# Texte source
============

En quelques semaines après son élection, François Hollande, amateur de foot, s'est peut être placé dans un « corner » dont il aura du mal à s'extraire.

Il a gagné les primaires socialistes sur le terrain de la social-démocratie, contre Martine Aubry, plus radicale, plus tranchée et plus tranchante, moins sympathique. François Hollande, réputé pour son humour, pour sa recherche des compromis, offrait une image consensuelle qui n'a pas été pour rien dans sa victoire aux primaires.

La campagne présidentielle a démarré par un long silence qui a fait douter les gens pressés. Puis, ce fut le triomphe du premier meeting et de la publication du programme, en fait soixante propositions, destiné à être brandi contre toute critique : "J'ai un programme, tout y est écrit, tout sera fait…"

De ces soixante propositions, seuls la foi du militant ou l'aveuglement de l'opposant à Nicolas Sarkozy permettaient de dire qu'elles constituaient un programme. Avec le recul, elles étaient, trop nombreuses, de simples pétitions de principe, peu détaillées, mal ajustées les unes ou autres, ne dégageant pas de ligne cohérente.

Très vite ensuite la campagne s'est placée sur deux thèmes principaux et deux thèmes auxiliaires qui se prolongent encore aujourd'hui :

- L'anti sarkozysme, thème porteur pendant la campagne, celui qui a véritablement fait gagner Hollande et qui s’est poursuivi, après l'élection, par le dé-tricotage de certaines des mesures les plus marquantes du quinquennat précédent ; - la justice, notion mal définie, souvent confondue avec l'effacement des inégalités ; - la chasse aux riches, déclinaison du précédent, thème auxiliaire mais que François Hollande trainera longtemps comme un handicap, exacte symétrique de la fascination de son prédécesseur pour le monde de l'argent ; - La « normalitude », toujours en opposition à son prédécesseur, qui tournera vite à l'absurde et lui sera renvoyée dans les dents quand, il faut le souhaiter, il se pliera au rythme de la fonction et à l'utilisation des outils qui conviennent ; ou quand les charmes du fort de Brégançon auront lassé sa compagne.

============

# Matériel fourni
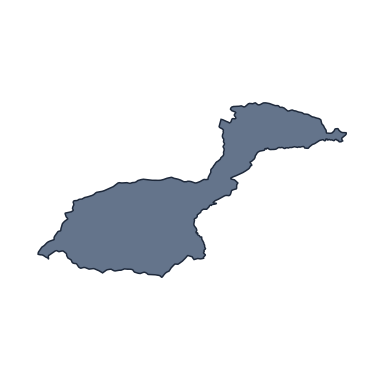 Pueblorrico, Antioquia, Colombia (Robinson projection), rotated 83°
{"feature_id": "7082276B28437214544786", "entity_name": "Pueblorrico", "entity_type": "district", "adm_level": 2, "iso_a3": "COL", "parent_name": "Colombia", "parent_adm1": "Antioquia", "projection": "robinson", "projection_center": [-75.868, 5.82], "detail": "fine", "context": "isolated", "style": "filled", "palette": "slate", "viewbox_px": 384, "rotation_deg": 83, "n_neighbors": 0, "source": "geoboundaries", "source_scale": "gbopen_adm2", "svg_char_len": 6041}
<svg xmlns="http://www.w3.org/2000/svg" viewBox="0 0 384 384"><g transform="rotate(83 192 192)"><path d="M159.6,36.2L158.1,36.9L157.0,36.8L156.6,36.5L154.3,32.9L153.6,32.1L152.9,31.8L152.3,31.7L151.9,31.9L151.3,35.6L150.7,36.7L148.8,38.6L147.3,39.1L146.8,40.0L146.8,41.7L146.9,42.2L147.2,42.6L148.6,43.4L150.2,45.5L150.5,46.1L150.6,47.7L149.9,51.1L149.7,51.3L149.2,51.4L147.0,51.4L144.6,52.6L142.2,53.4L140.0,54.9L136.2,55.3L135.5,55.9L134.6,57.1L133.8,59.3L132.5,62.0L132.1,63.5L129.2,67.2L128.8,68.4L128.3,71.1L126.6,73.3L125.6,76.5L124.2,79.2L123.9,80.5L122.8,82.6L122.9,83.8L123.4,86.0L123.2,87.2L119.9,90.3L118.9,92.2L118.7,94.2L118.5,94.5L117.1,95.6L116.7,96.3L116.4,98.9L113.6,104.4L112.5,108.0L112.3,110.0L112.4,110.7L113.5,113.5L113.7,114.7L113.6,115.5L113.3,116.1L111.3,118.1L111.3,119.2L111.8,120.9L111.1,124.0L111.3,125.3L113.7,128.8L113.9,129.6L113.8,130.3L112.5,132.6L112.6,134.9L112.2,140.4L112.5,142.1L113.6,143.4L114.6,143.7L116.2,142.5L117.7,139.6L118.3,139.0L118.7,138.9L119.4,139.7L120.3,140.5L120.8,140.6L121.3,140.6L123.0,139.6L124.1,139.5L124.4,139.9L124.6,140.6L124.1,142.4L124.3,143.2L125.2,143.9L126.9,144.6L127.6,145.5L128.0,146.2L127.9,146.6L126.9,147.8L126.3,149.0L124.0,152.7L123.4,154.3L130.3,157.1L131.0,156.9L131.7,156.2L133.0,154.3L133.8,153.6L134.4,153.3L135.7,153.7L137.0,153.6L138.9,154.7L140.4,155.1L142.0,154.9L143.1,154.1L144.4,154.2L145.8,154.6L146.2,154.6L147.6,153.9L148.1,153.9L148.8,154.1L150.4,155.5L150.9,155.6L151.7,155.4L152.7,154.9L153.3,154.9L154.4,155.0L156.4,155.9L157.7,155.9L158.9,156.1L159.7,156.6L161.6,159.2L163.0,160.0L164.5,162.4L165.1,163.8L165.9,164.8L167.6,166.2L168.8,167.4L170.2,168.4L171.7,170.2L172.3,170.6L174.9,171.0L179.1,173.9L181.4,174.7L181.4,176.7L181.0,178.4L181.2,179.3L182.6,182.7L183.4,185.9L183.5,187.2L183.3,188.1L181.6,191.5L181.1,193.1L180.8,194.8L181.1,196.2L180.9,198.4L180.6,199.2L178.8,201.8L177.5,204.5L176.2,208.2L175.1,210.1L174.9,210.8L175.3,215.0L176.1,218.6L176.5,221.6L176.4,223.4L175.5,230.1L173.4,238.7L173.5,240.9L174.0,244.2L175.1,246.2L175.5,247.5L175.4,250.0L175.9,252.4L175.8,252.9L174.8,255.5L174.5,260.6L173.9,263.0L174.0,264.3L177.1,269.5L180.0,279.0L180.4,281.1L180.7,286.6L181.2,287.8L182.4,289.5L183.2,291.4L184.1,296.2L184.4,299.2L185.6,302.1L185.5,304.3L185.7,305.5L186.3,306.5L186.4,307.5L186.3,309.5L186.5,310.3L186.7,310.7L187.6,311.2L189.1,310.9L190.4,310.9L192.1,312.0L193.3,312.5L194.0,312.6L195.2,312.1L195.9,312.2L196.9,314.1L197.5,320.3L198.1,320.6L200.5,320.1L201.5,319.8L203.0,318.7L203.7,318.7L205.6,322.1L207.1,323.9L207.9,324.6L212.4,326.5L214.3,327.0L214.5,327.2L214.8,329.5L215.1,330.0L219.4,333.9L220.7,334.5L222.2,334.6L222.5,334.9L223.5,339.4L224.0,340.9L224.8,342.3L227.1,345.1L228.5,347.8L232.9,351.7L234.0,352.2L235.1,352.3L235.8,350.3L236.2,348.3L236.8,347.3L239.2,344.5L239.6,343.3L240.4,343.0L240.7,342.8L240.8,342.6L240.2,342.4L239.0,342.6L237.6,342.1L233.9,335.0L233.7,334.0L233.8,333.2L234.9,331.7L235.0,331.0L234.7,328.4L234.8,327.4L235.3,326.6L237.6,324.4L238.2,324.1L239.9,324.1L242.4,323.2L244.5,320.4L245.2,320.1L247.2,319.5L248.0,318.8L248.5,317.7L249.0,315.7L249.6,315.1L252.7,313.6L253.5,312.7L254.1,311.6L253.7,309.0L253.8,308.0L254.0,307.2L256.0,303.6L256.0,299.6L256.1,298.6L258.9,293.8L261.4,290.6L259.1,286.5L258.8,285.3L258.7,282.6L258.9,281.5L260.5,279.3L261.0,278.0L260.8,273.8L261.0,272.0L260.1,268.4L260.7,265.7L261.1,262.7L261.6,261.0L262.3,260.1L263.6,259.5L264.5,258.8L266.1,255.3L266.6,253.3L265.9,250.5L265.8,249.3L266.1,248.3L267.1,246.8L268.1,246.0L268.5,245.4L269.7,238.5L270.8,234.8L271.4,233.8L272.8,232.7L272.9,232.3L272.8,232.0L272.2,231.3L270.4,229.6L269.3,228.3L268.5,226.9L267.7,224.4L264.7,221.9L261.6,218.1L261.5,217.5L261.6,216.6L262.0,214.8L261.1,212.9L259.4,209.9L256.8,206.6L254.8,204.4L254.6,204.1L254.6,203.7L256.3,199.8L258.0,199.0L259.3,198.2L258.7,194.4L259.4,191.9L259.4,190.5L259.2,188.6L258.6,188.7L258.1,188.4L256.3,186.5L255.8,186.5L254.2,187.9L253.9,188.0L253.3,187.8L252.8,187.2L251.9,187.3L251.1,187.0L250.3,185.8L249.8,185.5L248.4,186.1L246.2,186.0L244.9,186.5L243.5,186.6L241.9,187.3L241.3,187.4L240.4,188.0L237.9,187.9L237.8,188.0L237.9,188.6L237.6,189.3L236.2,190.1L235.2,191.5L234.8,191.7L234.2,191.9L233.7,191.3L233.4,191.5L233.0,192.0L233.0,192.8L232.8,192.9L232.0,192.8L230.9,192.0L230.4,191.9L228.7,192.2L226.0,193.8L225.0,194.1L224.0,194.1L220.5,193.0L219.3,193.1L218.8,192.6L218.2,191.0L217.8,190.4L216.8,189.8L215.5,189.6L215.1,189.3L214.7,188.3L214.0,187.4L213.4,186.0L212.0,185.3L211.2,184.3L210.5,182.8L210.9,179.5L208.8,176.9L207.8,176.3L207.3,175.5L207.2,175.1L207.6,174.4L206.9,173.6L206.8,170.5L206.5,169.3L206.3,169.3L206.1,169.4L205.8,170.9L205.4,171.7L205.0,172.2L204.8,172.1L203.4,170.0L202.4,166.7L199.9,160.5L199.6,159.6L199.6,158.1L200.1,155.8L199.8,154.9L198.8,154.0L195.3,152.5L194.7,150.4L194.3,147.7L193.6,147.2L191.7,147.0L189.9,146.6L189.3,145.8L188.9,145.5L188.3,145.5L187.6,146.3L186.4,147.2L185.1,148.4L183.9,151.6L183.3,151.8L182.9,151.7L182.5,150.9L181.8,148.8L181.3,146.6L178.9,139.1L177.6,136.2L175.9,132.9L175.1,132.0L173.1,130.6L173.0,129.7L172.6,129.4L171.8,129.6L170.0,130.7L169.4,130.7L168.8,129.1L166.8,126.2L165.5,125.3L163.7,124.7L162.6,123.6L161.5,122.9L160.3,121.4L159.7,119.7L159.4,115.3L158.6,114.4L157.9,114.2L157.9,113.4L158.2,113.3L158.4,112.7L157.8,112.2L157.7,111.5L158.1,110.9L158.9,110.3L159.4,109.3L159.8,104.6L159.6,103.1L158.6,101.2L158.4,100.1L158.8,99.1L158.7,97.5L159.0,96.5L160.0,95.2L160.1,94.7L160.1,94.3L159.5,93.3L159.7,92.8L159.7,91.8L160.0,91.4L160.1,90.7L159.7,89.7L160.0,87.5L159.5,84.8L160.6,81.8L160.2,80.3L160.7,79.4L160.4,77.6L160.4,76.0L161.0,75.2L162.1,74.7L162.7,72.3L162.7,71.2L161.4,69.8L159.5,66.7L159.0,64.4L156.4,59.0L156.0,55.7L156.3,55.2L157.2,54.4L157.3,53.6L156.9,53.0L156.0,52.9L155.8,51.8L156.2,51.2L156.7,51.2L157.0,50.8L156.6,49.9L156.6,49.2L157.2,48.5L157.3,46.9L158.3,45.1L158.2,44.4L157.4,43.6L157.3,42.7L157.5,42.3L158.6,41.4L158.7,40.6L158.9,40.4L159.9,40.0L160.2,39.5L160.3,37.9L159.6,36.2Z" fill="#64748b" stroke="#1e293b" stroke-width="1.5"/></g></svg>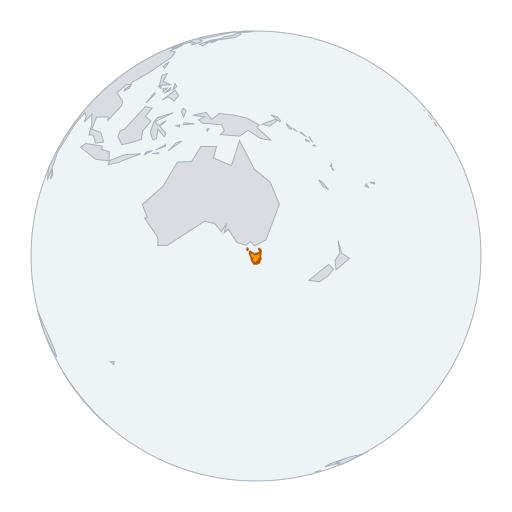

============

# Tâche demandée 1
Recopiez le passage de l'extrait sur François Hollande, depuis « En quelques semaines » jusqu'à « victoire aux primaires. » inclus.
# Tâche demandée 2
D'après l'extrait sur François Hollande, combien de propositions comptait le programme publié pendant la campagne présidentielle ?

# Résultat final 1
En quelques semaines après son élection, François Hollande, amateur de foot, s'est peut être placé dans un « corner » dont il aura du mal à s'extraire.

Il a gagné les primaires socialistes sur le terrain de la social-démocratie, contre Martine Aubry, plus radicale, plus tranchée et plus tranchante, moins sympathique. François Hollande, réputé pour son humour, pour sa recherche des compromis, offrait une image consensuelle qui n'a pas été pour rien dans sa victoire aux primaires.

# Résultat final 2
Soixante propositions.